Sollevo un sopracciglio.

Lui si siede su una panca di pietra in un angolo. «La vuoi sistemare insieme a me?»

Ho un attimo di confusione. Cosa dobbiamo sistemare insieme? La mia vita? La serra? E gli sto fissando le labbra. Qualunque cosa intenda, la risposta è affermativa. Voglio sistemare tutto, ma non da sola. Mic si passa una mano tra i capelli che gli ricadono davanti agli occhi. Annuisco e lui tira fuori una scatola blu dalla tasca. Me la mette in grembo guardandosi le scarpe. «È per te».

La apro e dentro c'è un bracciale. Un semplice filo intrecciato d'argento. «Non posso accettarlo» dico.

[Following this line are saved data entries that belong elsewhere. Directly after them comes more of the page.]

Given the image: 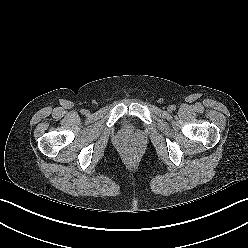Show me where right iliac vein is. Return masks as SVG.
Segmentation results:
<instances>
[{"label": "right iliac vein", "mask_w": 248, "mask_h": 248, "mask_svg": "<svg viewBox=\"0 0 248 248\" xmlns=\"http://www.w3.org/2000/svg\"><path fill=\"white\" fill-rule=\"evenodd\" d=\"M87 113H88V111L86 110V111H85V114H87Z\"/></svg>", "instance_id": "63e3f726"}]
</instances>
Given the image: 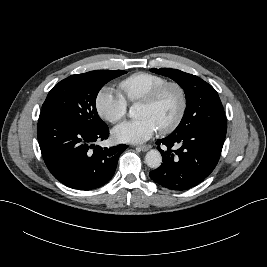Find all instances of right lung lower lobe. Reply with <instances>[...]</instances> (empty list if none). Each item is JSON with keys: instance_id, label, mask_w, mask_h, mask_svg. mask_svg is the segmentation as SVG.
<instances>
[{"instance_id": "right-lung-lower-lobe-1", "label": "right lung lower lobe", "mask_w": 267, "mask_h": 267, "mask_svg": "<svg viewBox=\"0 0 267 267\" xmlns=\"http://www.w3.org/2000/svg\"><path fill=\"white\" fill-rule=\"evenodd\" d=\"M108 135V126L90 130L48 111H41L38 120L37 137L47 168L62 184L77 190L101 187L114 175L128 146H94Z\"/></svg>"}]
</instances>
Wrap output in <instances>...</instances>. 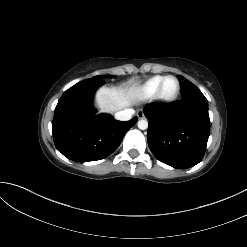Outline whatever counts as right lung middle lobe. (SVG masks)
<instances>
[{"label":"right lung middle lobe","mask_w":247,"mask_h":247,"mask_svg":"<svg viewBox=\"0 0 247 247\" xmlns=\"http://www.w3.org/2000/svg\"><path fill=\"white\" fill-rule=\"evenodd\" d=\"M101 80V77L100 76H95L93 77L92 79H86L84 80L85 82H91V83H96V82H99Z\"/></svg>","instance_id":"obj_1"}]
</instances>
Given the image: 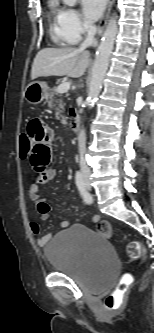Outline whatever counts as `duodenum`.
Masks as SVG:
<instances>
[{"mask_svg": "<svg viewBox=\"0 0 154 333\" xmlns=\"http://www.w3.org/2000/svg\"><path fill=\"white\" fill-rule=\"evenodd\" d=\"M80 116L74 113L70 118V128L73 133H77L80 130Z\"/></svg>", "mask_w": 154, "mask_h": 333, "instance_id": "duodenum-1", "label": "duodenum"}]
</instances>
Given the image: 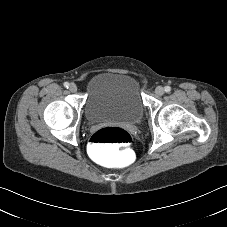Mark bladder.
Listing matches in <instances>:
<instances>
[{
  "label": "bladder",
  "instance_id": "bladder-1",
  "mask_svg": "<svg viewBox=\"0 0 227 227\" xmlns=\"http://www.w3.org/2000/svg\"><path fill=\"white\" fill-rule=\"evenodd\" d=\"M85 118L90 123L136 124L144 115L139 79L125 72H102L86 84Z\"/></svg>",
  "mask_w": 227,
  "mask_h": 227
}]
</instances>
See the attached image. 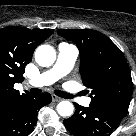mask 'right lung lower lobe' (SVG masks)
Returning <instances> with one entry per match:
<instances>
[{
	"mask_svg": "<svg viewBox=\"0 0 136 136\" xmlns=\"http://www.w3.org/2000/svg\"><path fill=\"white\" fill-rule=\"evenodd\" d=\"M51 102L49 93L28 95L0 112V136H27L37 122L38 110Z\"/></svg>",
	"mask_w": 136,
	"mask_h": 136,
	"instance_id": "obj_1",
	"label": "right lung lower lobe"
}]
</instances>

«Serve per contare le tue vittorie».

Mi scappa una risata. «Sei matto? Non ho mai vinto niente».

«Lo farai, Samantha. E ogni vittoria potrai appenderla a quel filo».

Lo estraggo dalla scatola e me lo passo intorno al polso, sopra alla fasciatura che mi ha fatto lui questo pomeriggio. «Me lo chiudi?»

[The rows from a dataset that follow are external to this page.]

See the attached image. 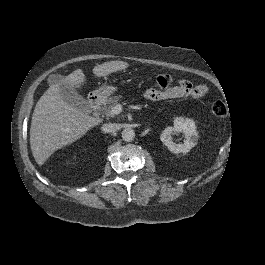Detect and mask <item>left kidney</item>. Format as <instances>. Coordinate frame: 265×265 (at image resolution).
I'll return each mask as SVG.
<instances>
[{
	"instance_id": "1",
	"label": "left kidney",
	"mask_w": 265,
	"mask_h": 265,
	"mask_svg": "<svg viewBox=\"0 0 265 265\" xmlns=\"http://www.w3.org/2000/svg\"><path fill=\"white\" fill-rule=\"evenodd\" d=\"M182 133L185 140L182 144L176 143L172 136ZM160 139L162 143L175 154H187L198 141V134L195 131V123L191 119L178 118L174 121L173 127H166L162 132Z\"/></svg>"
}]
</instances>
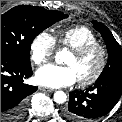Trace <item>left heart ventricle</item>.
<instances>
[{
  "label": "left heart ventricle",
  "instance_id": "left-heart-ventricle-1",
  "mask_svg": "<svg viewBox=\"0 0 122 122\" xmlns=\"http://www.w3.org/2000/svg\"><path fill=\"white\" fill-rule=\"evenodd\" d=\"M100 55L98 51H92L83 58H76L72 53L67 57L65 64L71 66L77 79L90 77L99 65Z\"/></svg>",
  "mask_w": 122,
  "mask_h": 122
}]
</instances>
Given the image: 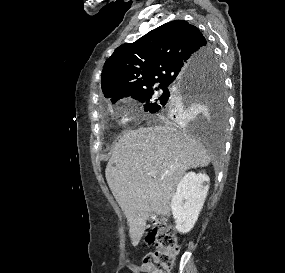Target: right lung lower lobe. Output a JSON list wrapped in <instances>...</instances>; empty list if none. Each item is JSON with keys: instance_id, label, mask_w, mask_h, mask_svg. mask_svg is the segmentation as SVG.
Here are the masks:
<instances>
[{"instance_id": "1", "label": "right lung lower lobe", "mask_w": 285, "mask_h": 273, "mask_svg": "<svg viewBox=\"0 0 285 273\" xmlns=\"http://www.w3.org/2000/svg\"><path fill=\"white\" fill-rule=\"evenodd\" d=\"M208 63L207 60H205V58L195 66V71L197 73H201L206 67H207ZM191 71L186 73L182 78L176 80L172 86H177L179 89H183L185 87H188L191 82L190 79L192 77Z\"/></svg>"}]
</instances>
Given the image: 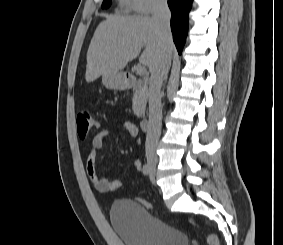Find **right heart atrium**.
<instances>
[{"label": "right heart atrium", "mask_w": 283, "mask_h": 245, "mask_svg": "<svg viewBox=\"0 0 283 245\" xmlns=\"http://www.w3.org/2000/svg\"><path fill=\"white\" fill-rule=\"evenodd\" d=\"M133 11L147 14L164 5L165 0H128Z\"/></svg>", "instance_id": "right-heart-atrium-1"}]
</instances>
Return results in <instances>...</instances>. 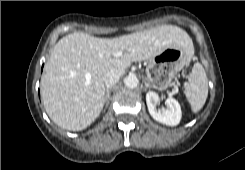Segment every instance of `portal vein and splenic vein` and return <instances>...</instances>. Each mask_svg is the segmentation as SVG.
I'll return each mask as SVG.
<instances>
[{
  "label": "portal vein and splenic vein",
  "mask_w": 245,
  "mask_h": 170,
  "mask_svg": "<svg viewBox=\"0 0 245 170\" xmlns=\"http://www.w3.org/2000/svg\"><path fill=\"white\" fill-rule=\"evenodd\" d=\"M121 55H122L121 52H117V53L115 54L116 57H119V56H121Z\"/></svg>",
  "instance_id": "18ae733b"
}]
</instances>
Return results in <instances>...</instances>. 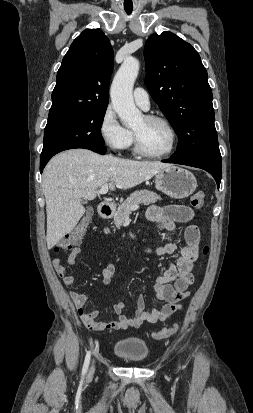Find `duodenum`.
<instances>
[{"instance_id": "obj_1", "label": "duodenum", "mask_w": 253, "mask_h": 413, "mask_svg": "<svg viewBox=\"0 0 253 413\" xmlns=\"http://www.w3.org/2000/svg\"><path fill=\"white\" fill-rule=\"evenodd\" d=\"M98 212L102 218L108 219L112 217L114 213V207L108 202H102L99 204Z\"/></svg>"}]
</instances>
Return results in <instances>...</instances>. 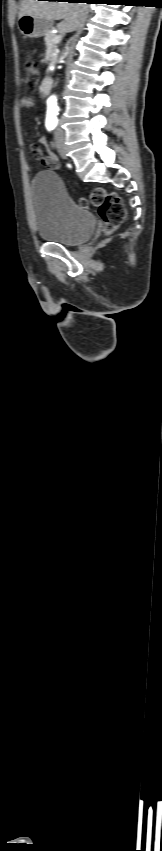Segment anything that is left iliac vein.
Masks as SVG:
<instances>
[{
	"label": "left iliac vein",
	"mask_w": 162,
	"mask_h": 851,
	"mask_svg": "<svg viewBox=\"0 0 162 851\" xmlns=\"http://www.w3.org/2000/svg\"><path fill=\"white\" fill-rule=\"evenodd\" d=\"M57 148H58V152H59L60 156L63 159H66L67 155H66V150H65L64 146L61 143H58Z\"/></svg>",
	"instance_id": "4c4485c4"
}]
</instances>
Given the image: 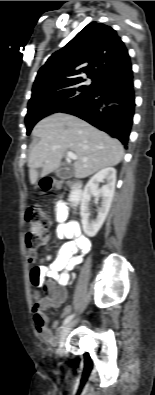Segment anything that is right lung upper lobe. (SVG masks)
Wrapping results in <instances>:
<instances>
[{"mask_svg":"<svg viewBox=\"0 0 155 395\" xmlns=\"http://www.w3.org/2000/svg\"><path fill=\"white\" fill-rule=\"evenodd\" d=\"M130 66L128 50L116 31L92 22L49 57L38 71L32 95L50 85L82 79L84 74L99 81L112 71Z\"/></svg>","mask_w":155,"mask_h":395,"instance_id":"1","label":"right lung upper lobe"}]
</instances>
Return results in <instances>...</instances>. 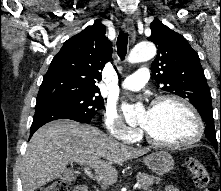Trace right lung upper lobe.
<instances>
[{"label":"right lung upper lobe","mask_w":221,"mask_h":191,"mask_svg":"<svg viewBox=\"0 0 221 191\" xmlns=\"http://www.w3.org/2000/svg\"><path fill=\"white\" fill-rule=\"evenodd\" d=\"M105 32V26L98 20L63 44L43 79L37 102L61 96L100 94L95 84L112 55V43Z\"/></svg>","instance_id":"obj_1"}]
</instances>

Mi passa la mano sul polso. Le dita sfiorano la pelle della mano lasciando una strana sensazione, una bruciatura che non provoca dolore.

«Non sono capace di vincere» bisbiglio.

Mic apre il palmo della sua mano e ci sono due pendenti. Il primo raffigura uno zaino e l'altro un piccolo uccello che spiega le ali. «Queste solo le prime due. Lo zaino rappresenta una vita normale per la tua età». Non perde il contatto con i miei occhi, sembra preoccupato che le sue parole mi possano ferire. Quando sono con lui mi sento una Sam diversa, sconosciuta a me stessa.

«Vedi cosa stringe la colomba nel becco?»

«Una catena?»

«La tua seconda vittoria è la libertà di vivere la tua vita e di poter dire no a chiunque, in qualsiasi momento. Sembra che tu non l'abbia avuta finora».

Mic non sa niente del mio passato. Ho chiesto a Zanna di non parlarne con nessuno. Eppure le sue parole hanno il potere di scavare e scoprire tutto quello che nascondo dentro. Bruciano la mia prigione e mi costringono a reagire. Danno alle mie gambe la forza di correre via.

«Questi li tengo io, per adesso. Vincerai. È una promessa».

Non riesco a rispondere. Questa serata mi ha travolto come un'onda pulita e mi ha fatto vedere qualcosa a cui aspirare. Mi ha mostrato una famiglia solida a cui potrei aggrapparmi, se solo lo volessi.

«A cosa pensi?»

Gli sorrido. «Che è stato il miglior compleanno della mia vita».